I am trying to create a pattern for the following text
not included
468049876
some text some text ffgg
30905103300638
1
other text other text
no included
Here’s my try
^\s*\d{6,10}(?:\n(?!\s*\d{1,}\n).*){5}
I will be using such a pattern in VBA
The expected output to be highlighted (in five lines)
468049876
some text some text ffgg
30905103300638
1
other text other text
** I have updated the question as I face a problem
Suppose the text like that
not included
468041476
some text some text ffgg
30905103300638
1
other text other text
extra line
416524332
some text some text ffgg
30905103300638
1
other text other text
extra line
6354422
no included
Here I need the block to follow the sequence:
1- Numbers from 6 to 12 digits
2- Then some text in one line
3- Numbers equals to 14 digits
4- Numbers from 1 to 3 digits
5- Text (this is the problem as this text may be in two lines not one line) and I need to include that extra line as one line
so the output of the text example
468049876
some text some text ffgg
30905103300638
1
other text other text extra line
and
416524332
some text some text ffgg
30905103300638
1
other text other text extra line
I mean that text would include two blocks only (each of five lines)
>Solution :
It seems to me you should check for 6-10 digit number in the negative condition, and to match whitespace byt line breaks you can use [^\S\r\n]
:
^[^\S\r\n]*\d{6,10}[^\S\r\n]*(?:(?:\r\n?|\n)(?![^\S\r\n]*\d{6,10}[^\S\r\n]*[\r\n]).+)*
If we assume line breaks are \n
and whitespaces are just spaces you could write it as
^ *\d{6,10} *(?:\n(?! *\d{6,10} *\n).+)*
See the regex demo. Details:
^
– start of a line (remember to use )[^\S\r\n]*
– zero or more horizontal whitespace\d{6,10}
– six to ten digits[^\S\r\n]*
– zero or more horizontal whitespace(?:
– start of a non-capturing group:(?:\r\n?|\n)

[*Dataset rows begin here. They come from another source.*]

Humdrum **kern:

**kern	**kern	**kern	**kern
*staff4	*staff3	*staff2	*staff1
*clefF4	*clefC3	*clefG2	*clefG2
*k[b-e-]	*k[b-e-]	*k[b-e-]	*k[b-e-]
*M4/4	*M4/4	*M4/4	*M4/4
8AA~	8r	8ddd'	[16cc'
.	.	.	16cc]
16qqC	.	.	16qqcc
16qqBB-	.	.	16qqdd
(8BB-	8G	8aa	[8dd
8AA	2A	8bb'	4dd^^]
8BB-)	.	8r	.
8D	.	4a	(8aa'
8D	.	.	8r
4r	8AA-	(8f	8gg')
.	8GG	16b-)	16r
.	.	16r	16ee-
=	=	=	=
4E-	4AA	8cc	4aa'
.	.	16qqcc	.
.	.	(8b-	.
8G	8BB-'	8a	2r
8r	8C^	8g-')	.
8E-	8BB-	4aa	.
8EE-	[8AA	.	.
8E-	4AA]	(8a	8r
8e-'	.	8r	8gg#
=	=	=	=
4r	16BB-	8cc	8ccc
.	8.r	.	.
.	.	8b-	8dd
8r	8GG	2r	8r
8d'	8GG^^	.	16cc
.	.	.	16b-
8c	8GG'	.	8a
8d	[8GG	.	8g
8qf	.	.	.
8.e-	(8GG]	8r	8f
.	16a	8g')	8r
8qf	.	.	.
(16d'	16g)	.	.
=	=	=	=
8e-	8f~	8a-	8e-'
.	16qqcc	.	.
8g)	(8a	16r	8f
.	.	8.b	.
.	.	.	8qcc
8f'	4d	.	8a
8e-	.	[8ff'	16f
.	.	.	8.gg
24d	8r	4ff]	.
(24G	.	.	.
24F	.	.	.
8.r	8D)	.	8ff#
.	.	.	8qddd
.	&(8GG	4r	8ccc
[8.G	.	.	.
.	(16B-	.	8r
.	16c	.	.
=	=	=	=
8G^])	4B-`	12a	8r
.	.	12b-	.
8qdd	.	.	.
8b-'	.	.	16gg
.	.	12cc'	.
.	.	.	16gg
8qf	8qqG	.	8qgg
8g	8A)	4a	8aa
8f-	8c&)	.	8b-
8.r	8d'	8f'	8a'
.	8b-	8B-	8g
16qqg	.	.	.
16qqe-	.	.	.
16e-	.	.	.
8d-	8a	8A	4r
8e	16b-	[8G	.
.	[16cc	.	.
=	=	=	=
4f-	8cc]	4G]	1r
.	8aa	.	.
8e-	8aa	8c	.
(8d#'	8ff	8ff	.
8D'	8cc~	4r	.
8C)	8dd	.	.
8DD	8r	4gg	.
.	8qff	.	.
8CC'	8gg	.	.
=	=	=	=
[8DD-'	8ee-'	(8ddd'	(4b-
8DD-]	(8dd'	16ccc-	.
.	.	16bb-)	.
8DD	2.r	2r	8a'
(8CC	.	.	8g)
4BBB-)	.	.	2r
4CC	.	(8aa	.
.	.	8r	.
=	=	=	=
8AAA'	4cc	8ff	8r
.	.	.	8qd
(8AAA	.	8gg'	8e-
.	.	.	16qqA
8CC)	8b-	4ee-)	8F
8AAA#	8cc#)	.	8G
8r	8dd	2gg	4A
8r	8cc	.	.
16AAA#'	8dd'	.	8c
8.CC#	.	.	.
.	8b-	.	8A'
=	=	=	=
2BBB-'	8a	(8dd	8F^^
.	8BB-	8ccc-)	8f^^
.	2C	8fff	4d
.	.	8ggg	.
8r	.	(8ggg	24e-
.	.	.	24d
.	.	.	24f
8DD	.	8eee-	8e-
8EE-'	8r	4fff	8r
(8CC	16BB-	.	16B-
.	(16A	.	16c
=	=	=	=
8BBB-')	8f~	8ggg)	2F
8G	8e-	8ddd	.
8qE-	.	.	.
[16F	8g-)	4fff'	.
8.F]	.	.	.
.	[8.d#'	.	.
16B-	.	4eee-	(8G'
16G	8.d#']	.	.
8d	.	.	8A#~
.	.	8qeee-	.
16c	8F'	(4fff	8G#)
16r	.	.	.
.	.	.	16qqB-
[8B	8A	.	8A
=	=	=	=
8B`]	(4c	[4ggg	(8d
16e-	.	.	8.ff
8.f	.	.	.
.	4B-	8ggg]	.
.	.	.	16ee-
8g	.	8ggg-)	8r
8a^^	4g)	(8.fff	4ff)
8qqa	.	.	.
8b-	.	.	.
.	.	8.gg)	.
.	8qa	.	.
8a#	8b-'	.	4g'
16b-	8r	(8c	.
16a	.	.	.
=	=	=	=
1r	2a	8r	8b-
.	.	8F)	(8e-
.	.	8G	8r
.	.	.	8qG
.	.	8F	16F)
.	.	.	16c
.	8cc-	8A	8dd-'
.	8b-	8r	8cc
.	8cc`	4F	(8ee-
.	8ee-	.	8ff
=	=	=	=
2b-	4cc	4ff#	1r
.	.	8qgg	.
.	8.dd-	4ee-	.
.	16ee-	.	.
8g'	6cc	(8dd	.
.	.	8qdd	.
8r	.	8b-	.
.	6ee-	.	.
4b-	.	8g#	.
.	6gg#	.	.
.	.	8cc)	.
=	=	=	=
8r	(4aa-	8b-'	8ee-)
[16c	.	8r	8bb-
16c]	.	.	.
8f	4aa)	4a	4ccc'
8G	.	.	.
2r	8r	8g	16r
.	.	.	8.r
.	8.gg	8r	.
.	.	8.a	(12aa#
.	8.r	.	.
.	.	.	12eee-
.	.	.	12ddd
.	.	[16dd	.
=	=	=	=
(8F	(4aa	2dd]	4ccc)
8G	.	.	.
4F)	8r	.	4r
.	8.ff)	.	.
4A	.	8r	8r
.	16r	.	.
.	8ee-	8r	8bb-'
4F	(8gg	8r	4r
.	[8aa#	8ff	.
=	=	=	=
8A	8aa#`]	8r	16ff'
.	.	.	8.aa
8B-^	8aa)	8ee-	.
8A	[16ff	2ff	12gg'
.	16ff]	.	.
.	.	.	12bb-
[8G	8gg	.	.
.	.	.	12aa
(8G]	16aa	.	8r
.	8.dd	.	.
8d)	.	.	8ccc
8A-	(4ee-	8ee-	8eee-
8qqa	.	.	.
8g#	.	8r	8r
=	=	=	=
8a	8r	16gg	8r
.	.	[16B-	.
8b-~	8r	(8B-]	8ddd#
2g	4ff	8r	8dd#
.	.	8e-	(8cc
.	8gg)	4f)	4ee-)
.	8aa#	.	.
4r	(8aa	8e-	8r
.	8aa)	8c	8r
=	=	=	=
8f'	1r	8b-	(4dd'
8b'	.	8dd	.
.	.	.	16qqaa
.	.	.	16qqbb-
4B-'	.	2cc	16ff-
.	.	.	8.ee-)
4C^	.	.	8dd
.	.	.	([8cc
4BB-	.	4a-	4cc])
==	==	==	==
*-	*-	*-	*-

– a CRLF, LF or CR line ending(?![^\S\r\n]*\d{6,10}[^\S\r\n]*[\r\n])
– not immediately followed with zero or more horizontal whitespace, six to ten digits, zero or more horizontal whitespace and end of a line.+
– a non-empty line (one or more chars other than line break chars as many as possible
)*
– end of the grouping, zero or more occurrences.